Die Vorteile der Neutralität, die für die Vergangenheit unbestritten sind, lassen sich für die Zukunft weniger klar umreissen.

Gute Dienste, wie die Schweiz sie zwischen den USA und Kuba oder Iran bieten konnte, erscheinen immer weniger gefragt.
Die erfolgreiche Präsidentschaft der Schweiz in der OSZE im vergangenen Jahr hat zwar einen Symphatiebonus erbracht, die neutrale Schweiz hat aber realistischerweise doch wenig im Ukrainekonflikt bewirken können.
Das gilt auch in anderen Bereichen: gelingt es ein Abkommen über Handel und Investitionsschutz zwischen den USA und der EU zu schliessen, so könnte die Schweiz der leidtragende Dritte sein. Zumindest wenn sie nicht bis dann ihr Verhältnis zur EU so geregelt hat, dass sie als quasi Mitglied von der neuen Vereinbarung profitieren könnte. Dies erscheint derzeit allerdings wenig realistisch

Je besser die es Schweiz schafft sich den internationalen Herausforderungen erfolgreich dadurch zu stellen, dass sie besser organisiert ist als andere, um so eher kann sie es sich noch eine Weile leisten keinem ‚Club’ beizutreten. Die Tendenz geht allerdings im 21. Jahrhundert mehr und mehr in die entgegengesetzte Richtung

Dass Einbindung und differenzierter eigener Kurs nicht völlig unvereinbar sind zeigt das Beispiel Dänemark. Dem Land gelingt es recht gut, sich trotz EU Mitgliedschaft viele Sonderregelungen zu erhalten (und nicht dem € beizutreten), dafür ist es durch seine EU- und NATO Mitgliedschaft abgesichert, wenn es mit Herausforderungen wie terroristischen Anschlägen konfrontiert wird und es ist mit dabei wenn die EU als Ganzes in der Weltpolitik ihren Interessen Nachdruck verleiht.
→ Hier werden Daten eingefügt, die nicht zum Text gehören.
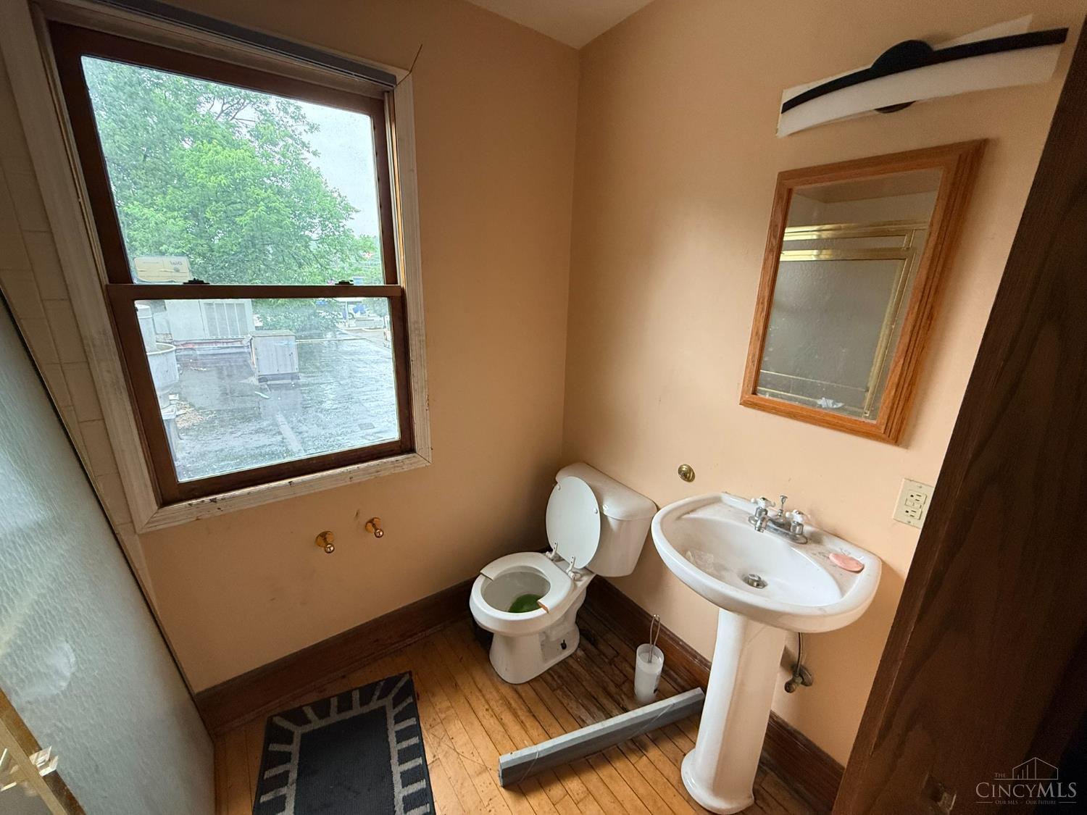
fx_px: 440
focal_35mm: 14
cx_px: 544
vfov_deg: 85.7
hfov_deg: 102.1
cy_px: 408
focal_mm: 2.22
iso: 320
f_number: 2.2
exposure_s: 1/99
Um so wichtiger ist es diese Debatte mit wacher Aufmerksamkeit zu führen und dabei vorausschauend die Bewahrung des Bewährten kreativ mit den Herausforderungen des Neuen zu verbinden.

Ich sehe den SD21 dabei als einen ermutigenden Versuch die Debatte zu beleben und ihr eine für die Zukunft der Schweiz produktive Richtung zu geben.